**작업 방법:**
아래 레코드 전체에서 "voltmeter"을(를) "voltage meter"(으)로 바꿔 다시 쓰세요. 나머지는 그대로 두세요.

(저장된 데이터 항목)
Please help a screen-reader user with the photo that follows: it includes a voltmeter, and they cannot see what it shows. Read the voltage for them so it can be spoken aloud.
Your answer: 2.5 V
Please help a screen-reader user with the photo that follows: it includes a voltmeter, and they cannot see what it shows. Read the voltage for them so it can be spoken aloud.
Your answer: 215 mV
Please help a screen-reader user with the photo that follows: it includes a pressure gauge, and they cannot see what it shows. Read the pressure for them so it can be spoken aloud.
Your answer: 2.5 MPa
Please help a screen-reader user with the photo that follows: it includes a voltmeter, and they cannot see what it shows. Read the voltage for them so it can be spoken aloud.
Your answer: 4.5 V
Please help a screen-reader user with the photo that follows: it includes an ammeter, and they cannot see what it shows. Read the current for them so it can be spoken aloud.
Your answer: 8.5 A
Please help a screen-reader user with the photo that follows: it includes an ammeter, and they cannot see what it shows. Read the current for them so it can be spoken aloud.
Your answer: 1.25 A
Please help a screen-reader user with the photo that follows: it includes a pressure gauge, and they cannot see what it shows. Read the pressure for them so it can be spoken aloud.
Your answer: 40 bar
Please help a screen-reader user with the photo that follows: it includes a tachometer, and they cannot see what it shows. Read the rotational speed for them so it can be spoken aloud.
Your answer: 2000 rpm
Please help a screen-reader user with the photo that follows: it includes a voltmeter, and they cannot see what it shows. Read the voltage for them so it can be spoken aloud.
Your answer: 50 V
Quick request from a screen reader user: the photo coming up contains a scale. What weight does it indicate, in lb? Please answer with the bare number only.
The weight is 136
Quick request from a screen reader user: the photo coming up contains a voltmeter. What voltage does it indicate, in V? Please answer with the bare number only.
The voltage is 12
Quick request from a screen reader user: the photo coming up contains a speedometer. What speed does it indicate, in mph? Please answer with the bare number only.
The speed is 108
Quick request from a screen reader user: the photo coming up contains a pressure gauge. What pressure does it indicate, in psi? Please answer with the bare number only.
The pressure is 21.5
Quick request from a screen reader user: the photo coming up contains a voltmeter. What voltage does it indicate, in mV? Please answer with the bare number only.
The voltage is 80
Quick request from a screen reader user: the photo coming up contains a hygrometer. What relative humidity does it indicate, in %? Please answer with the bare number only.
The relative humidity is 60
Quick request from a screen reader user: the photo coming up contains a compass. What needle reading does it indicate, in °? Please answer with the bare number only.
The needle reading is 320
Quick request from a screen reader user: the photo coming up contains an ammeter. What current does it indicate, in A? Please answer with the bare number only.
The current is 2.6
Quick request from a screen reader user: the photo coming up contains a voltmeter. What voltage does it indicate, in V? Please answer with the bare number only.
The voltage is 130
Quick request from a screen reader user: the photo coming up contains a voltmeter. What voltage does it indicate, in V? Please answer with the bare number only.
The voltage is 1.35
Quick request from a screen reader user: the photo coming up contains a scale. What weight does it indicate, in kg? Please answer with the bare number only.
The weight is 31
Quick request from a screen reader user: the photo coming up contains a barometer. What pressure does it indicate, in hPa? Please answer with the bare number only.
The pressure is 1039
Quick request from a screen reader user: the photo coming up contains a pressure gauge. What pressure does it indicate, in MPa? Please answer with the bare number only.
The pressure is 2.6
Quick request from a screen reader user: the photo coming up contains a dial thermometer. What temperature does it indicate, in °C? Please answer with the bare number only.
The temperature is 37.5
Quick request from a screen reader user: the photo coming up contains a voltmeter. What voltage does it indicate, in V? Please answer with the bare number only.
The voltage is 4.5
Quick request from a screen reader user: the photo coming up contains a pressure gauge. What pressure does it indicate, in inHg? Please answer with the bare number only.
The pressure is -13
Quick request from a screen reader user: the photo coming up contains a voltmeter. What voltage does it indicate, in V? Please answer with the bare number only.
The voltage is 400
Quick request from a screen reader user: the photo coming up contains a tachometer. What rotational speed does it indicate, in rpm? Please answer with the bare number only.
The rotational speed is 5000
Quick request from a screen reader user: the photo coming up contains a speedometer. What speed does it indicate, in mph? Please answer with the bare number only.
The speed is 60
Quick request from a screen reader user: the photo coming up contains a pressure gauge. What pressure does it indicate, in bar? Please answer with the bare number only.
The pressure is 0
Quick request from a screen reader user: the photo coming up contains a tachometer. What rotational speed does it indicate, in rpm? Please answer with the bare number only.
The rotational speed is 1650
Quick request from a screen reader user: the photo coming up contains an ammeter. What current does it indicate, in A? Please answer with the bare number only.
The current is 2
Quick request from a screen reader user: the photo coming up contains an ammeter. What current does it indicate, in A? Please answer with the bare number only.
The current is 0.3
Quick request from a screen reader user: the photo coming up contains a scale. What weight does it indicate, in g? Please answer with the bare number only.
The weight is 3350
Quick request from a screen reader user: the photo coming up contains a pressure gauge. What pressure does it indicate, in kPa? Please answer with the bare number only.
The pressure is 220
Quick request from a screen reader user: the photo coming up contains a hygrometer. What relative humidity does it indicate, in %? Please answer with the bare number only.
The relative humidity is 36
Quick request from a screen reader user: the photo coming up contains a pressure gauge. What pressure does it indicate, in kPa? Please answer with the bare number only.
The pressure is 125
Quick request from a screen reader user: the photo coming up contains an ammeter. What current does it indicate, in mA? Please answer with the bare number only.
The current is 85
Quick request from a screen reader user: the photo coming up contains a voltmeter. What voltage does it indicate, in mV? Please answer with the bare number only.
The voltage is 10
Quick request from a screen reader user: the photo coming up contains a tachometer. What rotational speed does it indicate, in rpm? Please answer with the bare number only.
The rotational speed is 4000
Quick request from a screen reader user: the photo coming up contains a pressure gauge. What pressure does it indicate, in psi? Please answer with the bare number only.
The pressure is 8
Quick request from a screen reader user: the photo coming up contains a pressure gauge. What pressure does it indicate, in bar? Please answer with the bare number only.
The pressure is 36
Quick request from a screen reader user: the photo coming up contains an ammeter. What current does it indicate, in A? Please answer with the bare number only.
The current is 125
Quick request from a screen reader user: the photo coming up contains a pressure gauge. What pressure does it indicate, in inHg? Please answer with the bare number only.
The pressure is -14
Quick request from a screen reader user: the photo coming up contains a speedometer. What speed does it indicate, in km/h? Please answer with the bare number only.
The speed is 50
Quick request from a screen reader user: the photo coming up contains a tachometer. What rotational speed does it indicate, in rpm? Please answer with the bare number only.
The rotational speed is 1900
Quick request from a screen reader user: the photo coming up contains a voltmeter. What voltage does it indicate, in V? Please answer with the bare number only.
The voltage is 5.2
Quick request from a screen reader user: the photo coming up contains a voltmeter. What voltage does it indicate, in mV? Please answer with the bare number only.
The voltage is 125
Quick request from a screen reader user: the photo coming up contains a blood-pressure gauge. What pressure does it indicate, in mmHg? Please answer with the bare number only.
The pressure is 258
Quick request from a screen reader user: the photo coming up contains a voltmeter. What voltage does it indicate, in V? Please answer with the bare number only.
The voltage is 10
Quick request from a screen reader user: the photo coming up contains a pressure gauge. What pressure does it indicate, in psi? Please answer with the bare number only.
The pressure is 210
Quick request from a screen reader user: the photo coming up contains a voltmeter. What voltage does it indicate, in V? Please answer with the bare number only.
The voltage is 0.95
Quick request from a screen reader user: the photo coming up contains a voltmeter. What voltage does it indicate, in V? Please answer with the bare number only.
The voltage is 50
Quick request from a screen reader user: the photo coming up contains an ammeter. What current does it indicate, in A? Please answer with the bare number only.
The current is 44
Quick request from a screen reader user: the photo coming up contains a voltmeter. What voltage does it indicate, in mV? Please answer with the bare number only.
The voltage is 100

**풀이:**
Please help a screen-reader user with the photo that follows: it includes a voltage meter, and they cannot see what it shows. Read the voltage for them so it can be spoken aloud.
Your answer: 2.5 V
Please help a screen-reader user with the photo that follows: it includes a voltage meter, and they cannot see what it shows. Read the voltage for them so it can be spoken aloud.
Your answer: 215 mV
Please help a screen-reader user with the photo that follows: it includes a pressure gauge, and they cannot see what it shows. Read the pressure for them so it can be spoken aloud.
Your answer: 2.5 MPa
Please help a screen-reader user with the photo that follows: it includes a voltage meter, and they cannot see what it shows. Read the voltage for them so it can be spoken aloud.
Your answer: 4.5 V
Please help a screen-reader user with the photo that follows: it includes an ammeter, and they cannot see what it shows. Read the current for them so it can be spoken aloud.
Your answer: 8.5 A
Please help a screen-reader user with the photo that follows: it includes an ammeter, and they cannot see what it shows. Read the current for them so it can be spoken aloud.
Your answer: 1.25 A
Please help a screen-reader user with the photo that follows: it includes a pressure gauge, and they cannot see what it shows. Read the pressure for them so it can be spoken aloud.
Your answer: 40 bar
Please help a screen-reader user with the photo that follows: it includes a tachometer, and they cannot see what it shows. Read the rotational speed for them so it can be spoken aloud.
Your answer: 2000 rpm
Please help a screen-reader user with the photo that follows: it includes a voltage meter, and they cannot see what it shows. Read the voltage for them so it can be spoken aloud.
Your answer: 50 V
Quick request from a screen reader user: the photo coming up contains a scale. What weight does it indicate, in lb? Please answer with the bare number only.
The weight is 136
Quick request from a screen reader user: the photo coming up contains a voltage meter. What voltage does it indicate, in V? Please answer with the bare number only.
The voltage is 12
Quick request from a screen reader user: the photo coming up contains a speedometer. What speed does it indicate, in mph? Please answer with the bare number only.
The speed is 108
Quick request from a screen reader user: the photo coming up contains a pressure gauge. What pressure does it indicate, in psi? Please answer with the bare number only.
The pressure is 21.5
Quick request from a screen reader user: the photo coming up contains a voltage meter. What voltage does it indicate, in mV? Please answer with the bare number only.
The voltage is 80
Quick request from a screen reader user: the photo coming up contains a hygrometer. What relative humidity does it indicate, in %? Please answer with the bare number only.
The relative humidity is 60
Quick request from a screen reader user: the photo coming up contains a compass. What needle reading does it indicate, in °? Please answer with the bare number only.
The needle reading is 320
Quick request from a screen reader user: the photo coming up contains an ammeter. What current does it indicate, in A? Please answer with the bare number only.
The current is 2.6
Quick request from a screen reader user: the photo coming up contains a voltage meter. What voltage does it indicate, in V? Please answer with the bare number only.
The voltage is 130
Quick request from a screen reader user: the photo coming up contains a voltage meter. What voltage does it indicate, in V? Please answer with the bare number only.
The voltage is 1.35
Quick request from a screen reader user: the photo coming up contains a scale. What weight does it indicate, in kg? Please answer with the bare number only.
The weight is 31
Quick request from a screen reader user: the photo coming up contains a barometer. What pressure does it indicate, in hPa? Please answer with the bare number only.
The pressure is 1039
Quick request from a screen reader user: the photo coming up contains a pressure gauge. What pressure does it indicate, in MPa? Please answer with the bare number only.
The pressure is 2.6
Quick request from a screen reader user: the photo coming up contains a dial thermometer. What temperature does it indicate, in °C? Please answer with the bare number only.
The temperature is 37.5
Quick request from a screen reader user: the photo coming up contains a voltage meter. What voltage does it indicate, in V? Please answer with the bare number only.
The voltage is 4.5
Quick request from a screen reader user: the photo coming up contains a pressure gauge. What pressure does it indicate, in inHg? Please answer with the bare number only.
The pressure is -13
Quick request from a screen reader user: the photo coming up contains a voltage meter. What voltage does it indicate, in V? Please answer with the bare number only.
The voltage is 400
Quick request from a screen reader user: the photo coming up contains a tachometer. What rotational speed does it indicate, in rpm? Please answer with the bare number only.
The rotational speed is 5000
Quick request from a screen reader user: the photo coming up contains a speedometer. What speed does it indicate, in mph? Please answer with the bare number only.
The speed is 60
Quick request from a screen reader user: the photo coming up contains a pressure gauge. What pressure does it indicate, in bar? Please answer with the bare number only.
The pressure is 0
Quick request from a screen reader user: the photo coming up contains a tachometer. What rotational speed does it indicate, in rpm? Please answer with the bare number only.
The rotational speed is 1650
Quick request from a screen reader user: the photo coming up contains an ammeter. What current does it indicate, in A? Please answer with the bare number only.
The current is 2
Quick request from a screen reader user: the photo coming up contains an ammeter. What current does it indicate, in A? Please answer with the bare number only.
The current is 0.3
Quick request from a screen reader user: the photo coming up contains a scale. What weight does it indicate, in g? Please answer with the bare number only.
The weight is 3350
Quick request from a screen reader user: the photo coming up contains a pressure gauge. What pressure does it indicate, in kPa? Please answer with the bare number only.
The pressure is 220
Quick request from a screen reader user: the photo coming up contains a hygrometer. What relative humidity does it indicate, in %? Please answer with the bare number only.
The relative humidity is 36
Quick request from a screen reader user: the photo coming up contains a pressure gauge. What pressure does it indicate, in kPa? Please answer with the bare number only.
The pressure is 125
Quick request from a screen reader user: the photo coming up contains an ammeter. What current does it indicate, in mA? Please answer with the bare number only.
The current is 85
Quick request from a screen reader user: the photo coming up contains a voltage meter. What voltage does it indicate, in mV? Please answer with the bare number only.
The voltage is 10
Quick request from a screen reader user: the photo coming up contains a tachometer. What rotational speed does it indicate, in rpm? Please answer with the bare number only.
The rotational speed is 4000
Quick request from a screen reader user: the photo coming up contains a pressure gauge. What pressure does it indicate, in psi? Please answer with the bare number only.
The pressure is 8
Quick request from a screen reader user: the photo coming up contains a pressure gauge. What pressure does it indicate, in bar? Please answer with the bare number only.
The pressure is 36
Quick request from a screen reader user: the photo coming up contains an ammeter. What current does it indicate, in A? Please answer with the bare number only.
The current is 125
Quick request from a screen reader user: the photo coming up contains a pressure gauge. What pressure does it indicate, in inHg? Please answer with the bare number only.
The pressure is -14
Quick request from a screen reader user: the photo coming up contains a speedometer. What speed does it indicate, in km/h? Please answer with the bare number only.
The speed is 50
Quick request from a screen reader user: the photo coming up contains a tachometer. What rotational speed does it indicate, in rpm? Please answer with the bare number only.
The rotational speed is 1900
Quick request from a screen reader user: the photo coming up contains a voltage meter. What voltage does it indicate, in V? Please answer with the bare number only.
The voltage is 5.2
Quick request from a screen reader user: the photo coming up contains a voltage meter. What voltage does it indicate, in mV? Please answer with the bare number only.
The voltage is 125
Quick request from a screen reader user: the photo coming up contains a blood-pressure gauge. What pressure does it indicate, in mmHg? Please answer with the bare number only.
The pressure is 258
Quick request from a screen reader user: the photo coming up contains a voltage meter. What voltage does it indicate, in V? Please answer with the bare number only.
The voltage is 10
Quick request from a screen reader user: the photo coming up contains a pressure gauge. What pressure does it indicate, in psi? Please answer with the bare number only.
The pressure is 210
Quick request from a screen reader user: the photo coming up contains a voltage meter. What voltage does it indicate, in V? Please answer with the bare number only.
The voltage is 0.95
Quick request from a screen reader user: the photo coming up contains a voltage meter. What voltage does it indicate, in V? Please answer with the bare number only.
The voltage is 50
Quick request from a screen reader user: the photo coming up contains an ammeter. What current does it indicate, in A? Please answer with the bare number only.
The current is 44
Quick request from a screen reader user: the photo coming up contains a voltage meter. What voltage does it indicate, in mV? Please answer with the bare number only.
The voltage is 100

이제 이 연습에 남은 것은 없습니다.